=== Section Start ===

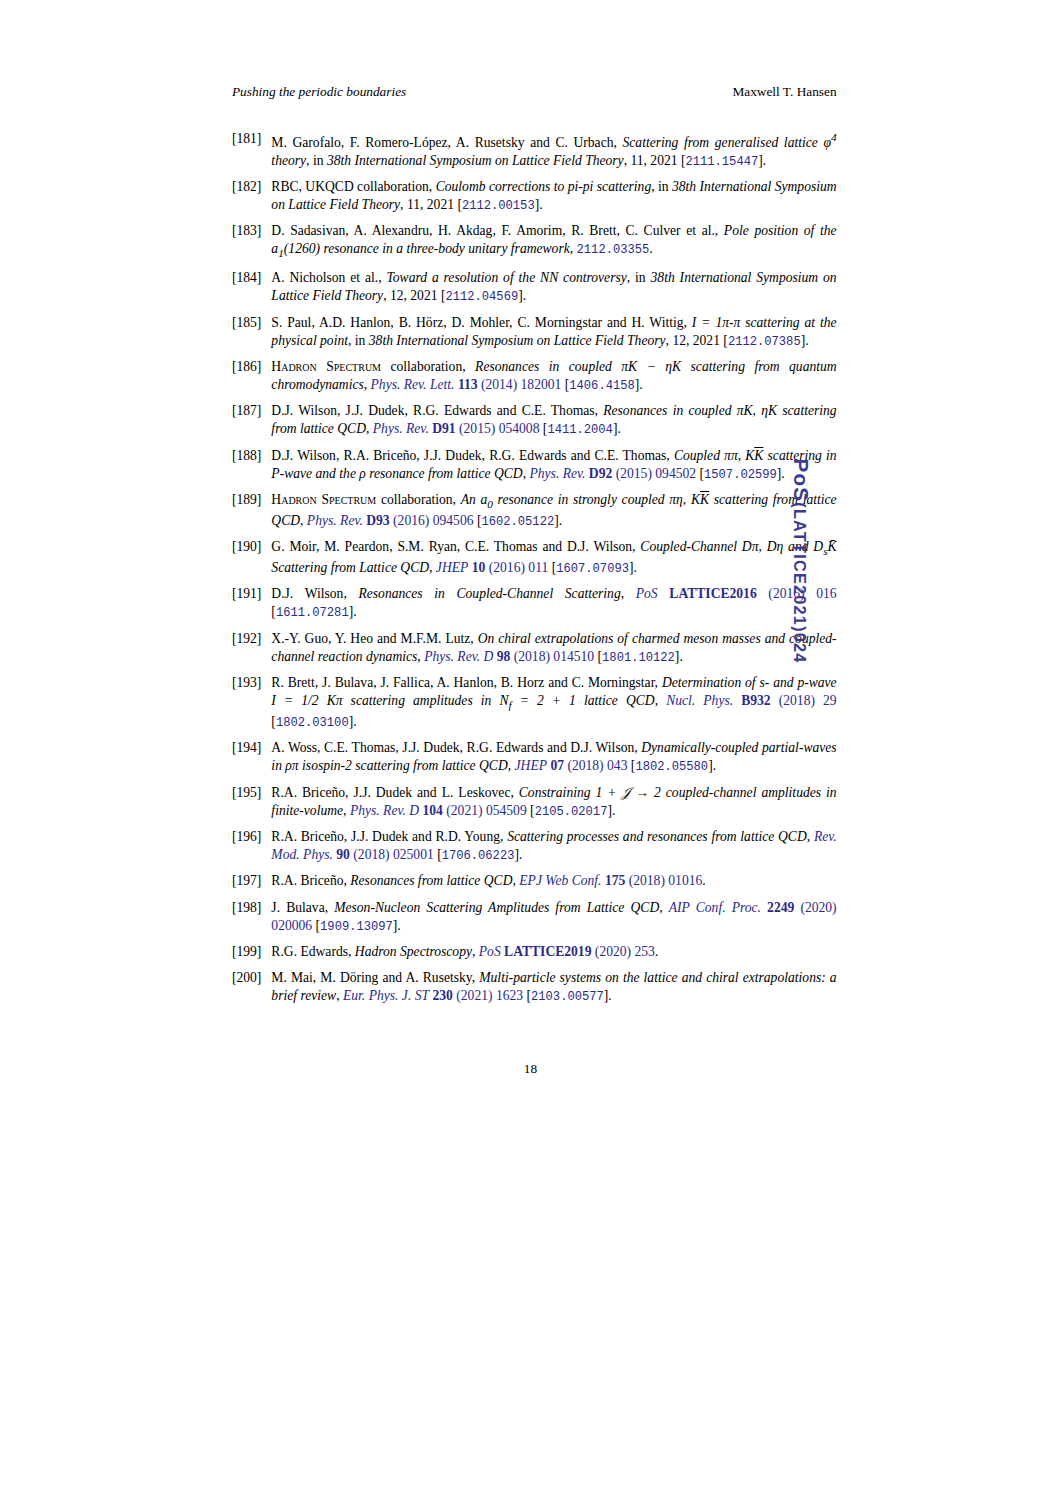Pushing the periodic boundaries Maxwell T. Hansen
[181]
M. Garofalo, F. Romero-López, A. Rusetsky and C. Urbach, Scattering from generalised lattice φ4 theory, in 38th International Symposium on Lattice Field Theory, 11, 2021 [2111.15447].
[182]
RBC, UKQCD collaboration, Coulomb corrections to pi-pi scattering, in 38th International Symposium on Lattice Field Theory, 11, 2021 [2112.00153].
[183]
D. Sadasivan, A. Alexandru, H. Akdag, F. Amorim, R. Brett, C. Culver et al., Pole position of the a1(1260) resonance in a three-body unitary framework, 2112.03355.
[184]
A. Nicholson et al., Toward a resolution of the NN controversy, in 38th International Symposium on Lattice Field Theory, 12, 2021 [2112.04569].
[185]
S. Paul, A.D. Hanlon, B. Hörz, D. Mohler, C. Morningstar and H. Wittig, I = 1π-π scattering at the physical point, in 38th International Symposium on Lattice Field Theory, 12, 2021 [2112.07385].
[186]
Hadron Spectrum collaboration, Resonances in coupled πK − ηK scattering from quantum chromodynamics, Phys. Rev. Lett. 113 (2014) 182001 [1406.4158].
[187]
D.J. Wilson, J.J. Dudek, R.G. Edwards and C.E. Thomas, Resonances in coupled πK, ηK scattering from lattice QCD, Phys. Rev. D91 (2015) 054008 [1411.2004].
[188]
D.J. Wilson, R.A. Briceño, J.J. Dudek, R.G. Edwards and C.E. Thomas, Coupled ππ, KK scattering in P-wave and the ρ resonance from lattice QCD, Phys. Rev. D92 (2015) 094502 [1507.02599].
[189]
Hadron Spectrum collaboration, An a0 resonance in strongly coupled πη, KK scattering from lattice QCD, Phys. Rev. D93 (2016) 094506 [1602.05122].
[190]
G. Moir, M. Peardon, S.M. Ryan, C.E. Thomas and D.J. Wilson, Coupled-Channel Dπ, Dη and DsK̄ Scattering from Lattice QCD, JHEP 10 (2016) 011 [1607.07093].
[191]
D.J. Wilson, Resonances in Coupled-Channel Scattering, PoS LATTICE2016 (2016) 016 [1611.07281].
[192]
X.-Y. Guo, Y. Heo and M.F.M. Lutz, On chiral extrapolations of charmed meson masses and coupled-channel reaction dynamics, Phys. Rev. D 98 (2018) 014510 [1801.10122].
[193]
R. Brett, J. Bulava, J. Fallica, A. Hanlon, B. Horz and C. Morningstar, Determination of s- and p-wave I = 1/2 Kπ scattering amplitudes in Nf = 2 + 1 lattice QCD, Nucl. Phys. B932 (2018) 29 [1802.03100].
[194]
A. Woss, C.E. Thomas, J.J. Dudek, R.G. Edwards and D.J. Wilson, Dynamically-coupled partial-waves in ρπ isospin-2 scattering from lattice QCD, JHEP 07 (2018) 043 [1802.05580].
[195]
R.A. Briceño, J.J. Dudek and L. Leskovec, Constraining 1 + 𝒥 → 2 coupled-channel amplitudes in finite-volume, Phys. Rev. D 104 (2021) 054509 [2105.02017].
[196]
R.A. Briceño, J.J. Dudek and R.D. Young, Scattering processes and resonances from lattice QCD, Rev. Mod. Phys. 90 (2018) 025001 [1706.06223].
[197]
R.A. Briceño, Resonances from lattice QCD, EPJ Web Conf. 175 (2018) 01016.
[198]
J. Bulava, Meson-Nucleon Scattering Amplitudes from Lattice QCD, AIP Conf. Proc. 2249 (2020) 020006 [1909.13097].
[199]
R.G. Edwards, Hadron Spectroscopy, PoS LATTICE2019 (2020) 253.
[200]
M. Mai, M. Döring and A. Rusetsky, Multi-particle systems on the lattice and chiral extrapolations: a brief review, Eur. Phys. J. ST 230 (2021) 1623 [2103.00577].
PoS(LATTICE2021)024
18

=== Section End ===

A verbatim copy of the data, pictures removed, is the expected result.

Pushing the periodic boundaries Maxwell T. Hansen
[181]
M. Garofalo, F. Romero-López, A. Rusetsky and C. Urbach, Scattering from generalised lattice φ4 theory, in 38th International Symposium on Lattice Field Theory, 11, 2021 [2111.15447].
[182]
RBC, UKQCD collaboration, Coulomb corrections to pi-pi scattering, in 38th International Symposium on Lattice Field Theory, 11, 2021 [2112.00153].
[183]
D. Sadasivan, A. Alexandru, H. Akdag, F. Amorim, R. Brett, C. Culver et al., Pole position of the a1(1260) resonance in a three-body unitary framework, 2112.03355.
[184]
A. Nicholson et al., Toward a resolution of the NN controversy, in 38th International Symposium on Lattice Field Theory, 12, 2021 [2112.04569].
[185]
S. Paul, A.D. Hanlon, B. Hörz, D. Mohler, C. Morningstar and H. Wittig, I = 1π-π scattering at the physical point, in 38th International Symposium on Lattice Field Theory, 12, 2021 [2112.07385].
[186]
Hadron Spectrum collaboration, Resonances in coupled πK − ηK scattering from quantum chromodynamics, Phys. Rev. Lett. 113 (2014) 182001 [1406.4158].
[187]
D.J. Wilson, J.J. Dudek, R.G. Edwards and C.E. Thomas, Resonances in coupled πK, ηK scattering from lattice QCD, Phys. Rev. D91 (2015) 054008 [1411.2004].
[188]
D.J. Wilson, R.A. Briceño, J.J. Dudek, R.G. Edwards and C.E. Thomas, Coupled ππ, KK scattering in P-wave and the ρ resonance from lattice QCD, Phys. Rev. D92 (2015) 094502 [1507.02599].
[189]
Hadron Spectrum collaboration, An a0 resonance in strongly coupled πη, KK scattering from lattice QCD, Phys. Rev. D93 (2016) 094506 [1602.05122].
[190]
G. Moir, M. Peardon, S.M. Ryan, C.E. Thomas and D.J. Wilson, Coupled-Channel Dπ, Dη and DsK̄ Scattering from Lattice QCD, JHEP 10 (2016) 011 [1607.07093].
[191]
D.J. Wilson, Resonances in Coupled-Channel Scattering, PoS LATTICE2016 (2016) 016 [1611.07281].
[192]
X.-Y. Guo, Y. Heo and M.F.M. Lutz, On chiral extrapolations of charmed meson masses and coupled-channel reaction dynamics, Phys. Rev. D 98 (2018) 014510 [1801.10122].
[193]
R. Brett, J. Bulava, J. Fallica, A. Hanlon, B. Horz and C. Morningstar, Determination of s- and p-wave I = 1/2 Kπ scattering amplitudes in Nf = 2 + 1 lattice QCD, Nucl. Phys. B932 (2018) 29 [1802.03100].
[194]
A. Woss, C.E. Thomas, J.J. Dudek, R.G. Edwards and D.J. Wilson, Dynamically-coupled partial-waves in ρπ isospin-2 scattering from lattice QCD, JHEP 07 (2018) 043 [1802.05580].
[195]
R.A. Briceño, J.J. Dudek and L. Leskovec, Constraining 1 + 𝒥 → 2 coupled-channel amplitudes in finite-volume, Phys. Rev. D 104 (2021) 054509 [2105.02017].
[196]
R.A. Briceño, J.J. Dudek and R.D. Young, Scattering processes and resonances from lattice QCD, Rev. Mod. Phys. 90 (2018) 025001 [1706.06223].
[197]
R.A. Briceño, Resonances from lattice QCD, EPJ Web Conf. 175 (2018) 01016.
[198]
J. Bulava, Meson-Nucleon Scattering Amplitudes from Lattice QCD, AIP Conf. Proc. 2249 (2020) 020006 [1909.13097].
[199]
R.G. Edwards, Hadron Spectroscopy, PoS LATTICE2019 (2020) 253.
[200]
M. Mai, M. Döring and A. Rusetsky, Multi-particle systems on the lattice and chiral extrapolations: a brief review, Eur. Phys. J. ST 230 (2021) 1623 [2103.00577].
PoS(LATTICE2021)024
18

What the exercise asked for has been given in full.